Enabel et l’UE lancent trois projets au Burkina Faso pour 9,9 milliards FCFA

Les 19 et 20 mai 2026, Bobo-Dioulasso a vu le lancement officiel de trois projets. Enabel les met en œuvre avec l’Union européenne. Le financement total dépasse 15 millions d’euros. Cela représente environ 9,9 milliards de FCFA. Ces actions visent à renforcer la résilience des populations. Elles promeuvent aussi l’emploi des jeunes. Un développement territorial durable est recherché dans plusieurs régions du Burkina Faso.

La cérémonie officielle a eu lieu l’après-midi du 20 mai 2026. Elle était présidée par le gouverneur de la région du Guiriko. Souleymane Nacanabo, secrétaire général de la région, le représentait. Des représentants de l’État, des collectivités, de la société civile et du secteur privé étaient présents. Les forces de sécurité et les autorités coutumières ont aussi participé. Des partenaires techniques et financiers ont assisté à l’événement.

Les projets lancés sont « Yiriwa Sira », « Lasso Santé + » et « Kalan Sira ». Ils couvrent les régions des Bankui, du Guiriko, du Kadiogo, des Tannounyan et du Nando. Une logique de développement intégré est adoptée autour du corridor Abidjan-Ouagadougou. L’approche des « villes secondaires » est utilisée. « Kalan Sira » dispose d’un budget de 6 millions d’euros. Il renforce l’enseignement technique et la formation professionnelle. L’objectif est d’offrir aux jeunes des apprentissages adaptés aux métiers de demain. L’insertion socioprofessionnelle est favorisée par des formations innovantes.

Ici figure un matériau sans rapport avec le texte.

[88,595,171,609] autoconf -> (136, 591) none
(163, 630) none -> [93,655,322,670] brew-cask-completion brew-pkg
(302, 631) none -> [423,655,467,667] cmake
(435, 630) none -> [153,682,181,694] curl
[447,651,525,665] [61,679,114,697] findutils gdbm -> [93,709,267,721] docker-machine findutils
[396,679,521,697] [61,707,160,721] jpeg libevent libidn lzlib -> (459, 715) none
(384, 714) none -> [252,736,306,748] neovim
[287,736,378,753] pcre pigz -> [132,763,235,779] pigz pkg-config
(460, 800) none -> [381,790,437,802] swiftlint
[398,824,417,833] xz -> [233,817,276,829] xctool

« Lasso Santé + » est financé à hauteur de 1,9 million d’euros. Il prévient les violences basées sur le genre. Il améliore aussi la prise en charge des survivantes. Les mécanismes de protection sociale et sanitaire sont renforcés dans les territoires concernés. « Yiriwa Sira » bénéficie d’un financement de 7,2 millions d’euros. Il renforce les services financiers et non financiers dans les chaînes de valeur porteuses. Des appuis techniques, organisationnels et financiers sont fournis. La productivité et la résilience des acteurs économiques sont améliorées. Les jeunes, les femmes et les personnes vulnérables sont ciblés.

Les trois projets reposent sur une approche territoriale intégrée. Elle est fondée sur les droits humains et la transformation des rapports de genre. Les bénéficiaires sont les femmes, les hommes, les jeunes filles et garçons. Les personnes déplacées internes et les communautés hôtes sont incluses.

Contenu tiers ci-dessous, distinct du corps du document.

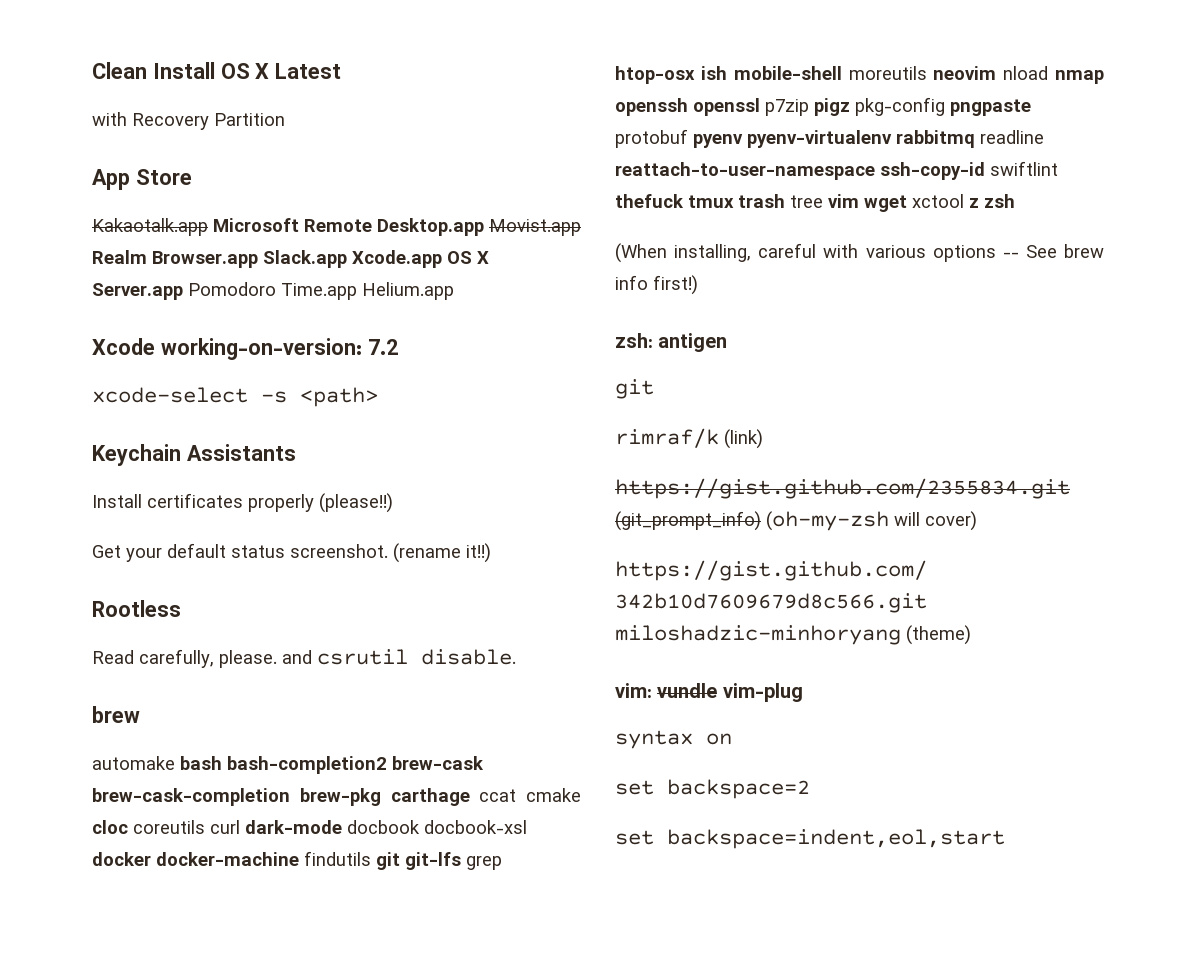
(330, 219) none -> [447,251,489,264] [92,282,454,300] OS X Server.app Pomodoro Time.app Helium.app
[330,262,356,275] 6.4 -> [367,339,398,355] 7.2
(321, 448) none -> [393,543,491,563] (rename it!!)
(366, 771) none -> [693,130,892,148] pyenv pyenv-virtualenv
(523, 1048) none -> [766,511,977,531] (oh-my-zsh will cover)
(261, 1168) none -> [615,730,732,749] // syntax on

« L’Union européenne est heureuse d’accompagner le Burkina à travers ces trois nouveaux projets qui ont pour objectif commun de renforcer la résilience des populations, améliorer l’accès aux services sociaux de base et promouvoir des opportunités économiques durables dans les territoires », a déclaré Philippe Bronchain, ambassadeur de l’Union européenne au Burkina Faso.

Philippe Bronchain s’est réjoui du lancement des initiatives. Elles sont issues des conventions de financement baptisées « OKDB+ ». Il a rappelé que ces projets sont le fruit d’un travail conjoint entre les autorités nationales, les partenaires de mise en œuvre et les collectivités territoriales. Le diplomate européen a insisté sur la continuité de la coopération entre l’Union européenne et le Burkina Faso. Cette solidarité remonte à plusieurs décennies.

« Lorsque nous agissons sur des projets qui augmentent la résilience ou renforcent les chaînes de valeur, nous faisons aussi le pari que les populations choisiront l’économie, l’entrepreneuriat et le développement plutôt que d’autres voies liées à l’insécurité », a soutenu Philippe Bronchain.

L’ambassadeur a mis en avant le potentiel économique des filières agricoles. Il a cité la mangue et l’anacarde. Un renforcement des capacités de production et de transformation pourrait favoriser les exportations. Cela améliorerait les revenus des populations.

« Les vrais partenaires du Burkina Faso sont restés aux côtés du pays pour l’accompagner dans sa résilience et dans la promotion de son développement », a affirmé Souleymane Nacanabo.

Souleymane Nacanabo a expliqué que ces projets arrivent dans un contexte de crise sécuritaire et humanitaire. Les territoires concernés subissent une fragilisation des chaînes de valeur. Les activités économiques sont perturbées. Une forte pression pèse sur les services sociaux de base. Les projets lancés apportent des réponses concrètes en matière d’employabilité des jeunes. Ils soutiennent l’inclusion économique, l’entrepreneuriat et les populations vulnérables.

« Ces projets traduisent une approche intégrée du développement territorial en agissant simultanément sur les opportunités économiques, les capacités humaines, la cohésion sociale, l’inclusion et la résilience des populations », a-t-il souligné.